From the text on the word "ekklesia," list every person named outside of book titles.

» **Text passage**:
** Start **

4.Roy Mason concurs, “The word (ekklesia) is used fourteen times to denote an institution. When it is used in this way it is, according to Dr. Carroll, used in either an abstract or generic sense. ‘This follows,’ he says, ‘from the laws of language governing the use of words. For example, if an English statesman, referring to the right of each individual citizen to be tried by his peers, should say: ‘On this rock England will build her jury, and all the power of tyranny shall not prevail against her,’ he uses the term jury in an abstract sense, i.e., in the sense of an institution. But when this institution finds concrete expression or becomes operative, it is always a particular jury of twelve men and never an aggregation of all juries into one big jury’ “ (The Church That Jesus Built, Mason, p. 29).
5.A.C. Dayton declares, “Christ did not refer to any particular individual local organization when he said ‘my Church.’ He did not mean the Church at Jerusalem or the Church at Corinth. Much less did her refer to all the churches combined in one great Church. But he simply used the word as the name of his institution.” (Theodosia Earnest, Vol. II, p. 100).
6.He continues, “. . . let me illustrate. You are a lawyer. A client comes to you for legal information. You tell him that the law is thus or so; and so ‘the court’ will instruct ‘the jury.’ What do you mean by the court? And what do you mean by the jury? Not any particular individual judge whom you may have in mind, much less all the judges in the world comprised in one gigantic ‘universal’ judge; but you mean any one of all the judges before whom the suit might be tried; and not any particular set of jurymen, much less all the jurymen in the world united in one vast conglomerate ‘universal’ jury; but simply that jury, whichever or wherever it may be, who may chance to be empaneled on the case. ‘The court’ is the name or title given to a certain official personage when engaged in the performance of certain official duties. ‘The jury’ is the name or title given to a certain official body or assembly, when employed in a certain official capacity. Now, as the courts and juries in the British empire transact business and administer justice by the authority of Queen Victoria, and in her name, they may very properly be called her court, and her jury, meaning thereby simply her institutions, organized by her authority for the transaction of this specific business in her name. The first courts and juries which were organized may have been dissolved; others may have followed, and, like them, have disappeared; but still the institution continues: the jury is still an essential part of the apparatus for the administration of justice . . . . And if I should say that the jury is ‘built’ upon the ‘rock’ of the constitution and that the councils of tyrants can never ‘prevail against’ or overthrow it, I should speak of it just as Christ did about his Church” (Ibid, pp. 100, 101).

** End **

» **Layout annotation records**:

** Start **

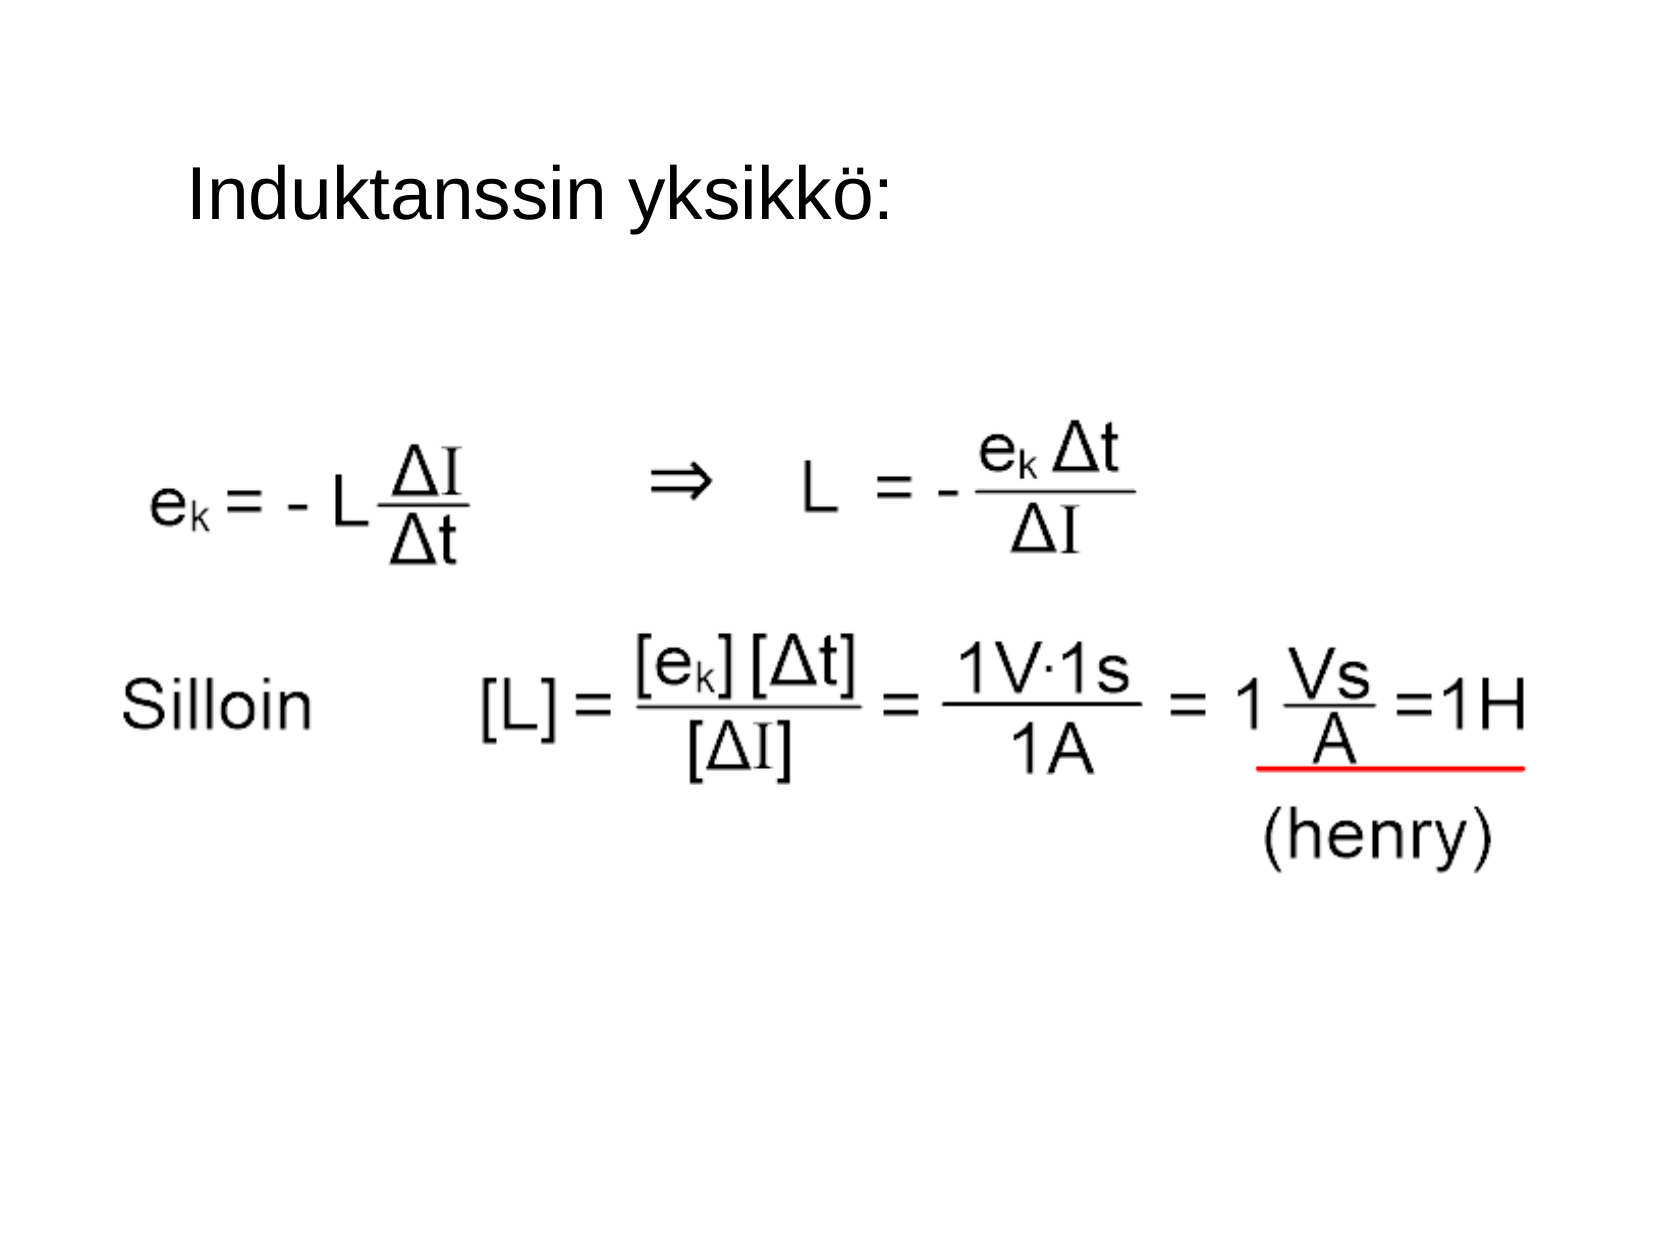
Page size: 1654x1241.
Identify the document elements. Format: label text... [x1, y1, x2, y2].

text_box Induktanssin yksikkö: [171, 143, 1453, 243]
picture [53, 334, 1568, 913]
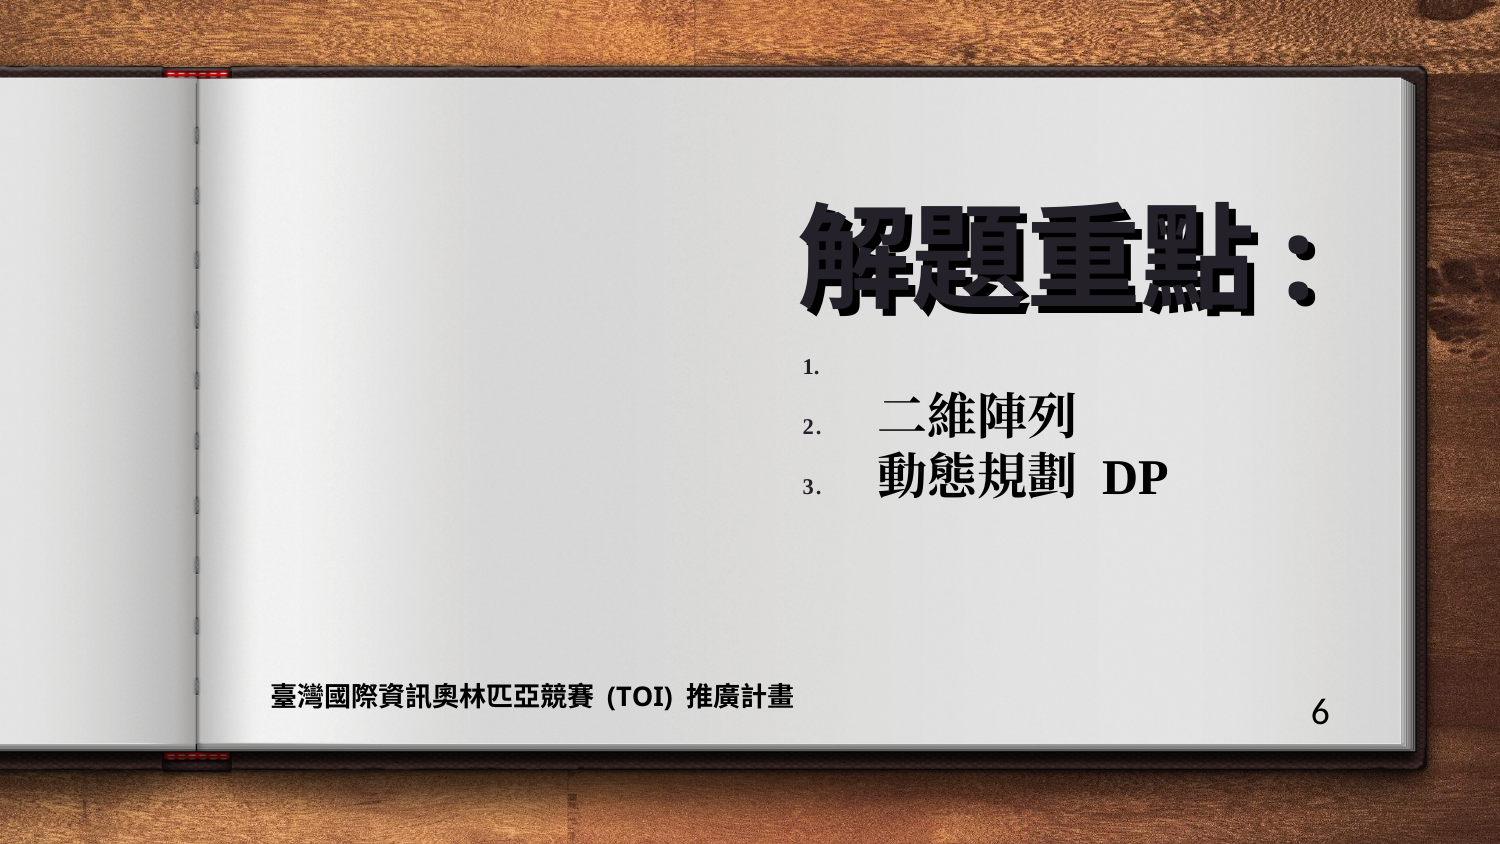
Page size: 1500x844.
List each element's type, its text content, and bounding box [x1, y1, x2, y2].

subtitle 二維陣列 動態規劃 DP [787, 309, 1341, 584]
title 解題重點: [782, 146, 1313, 338]
text_box [1295, 672, 1386, 737]
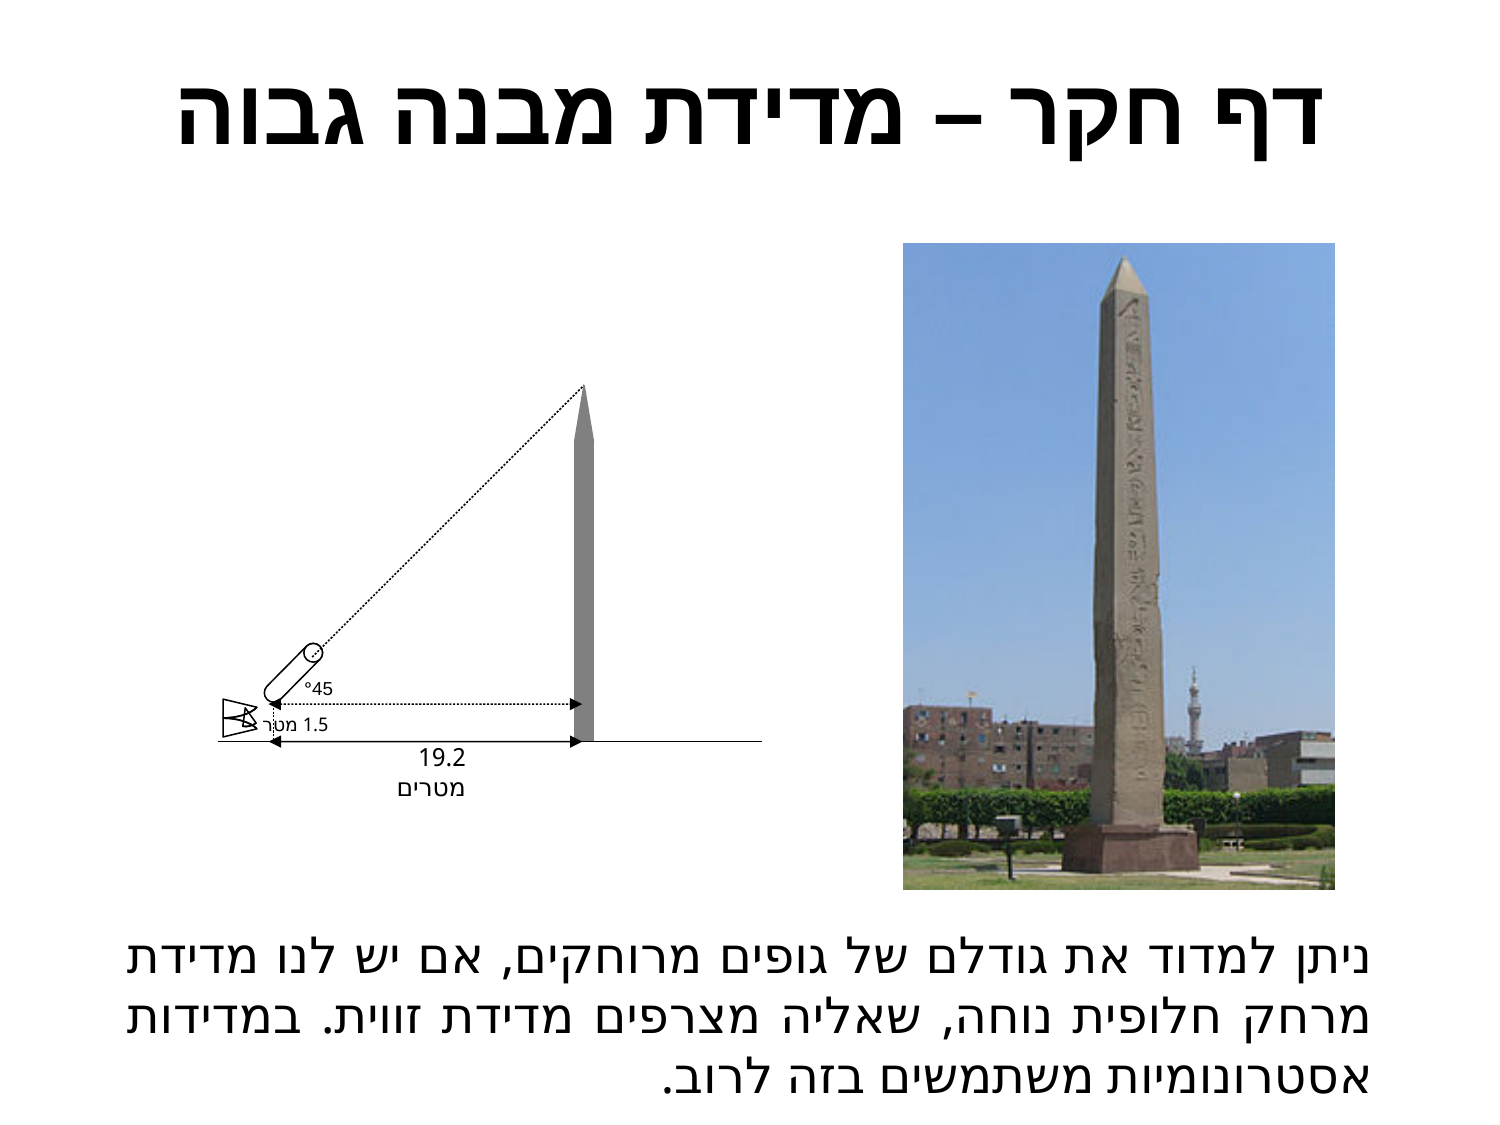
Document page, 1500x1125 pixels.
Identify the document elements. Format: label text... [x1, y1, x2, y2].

** End **

» **The result**: Roy Mason, Dr. Carroll, A.C. Dayton, Christ, Queen Victoria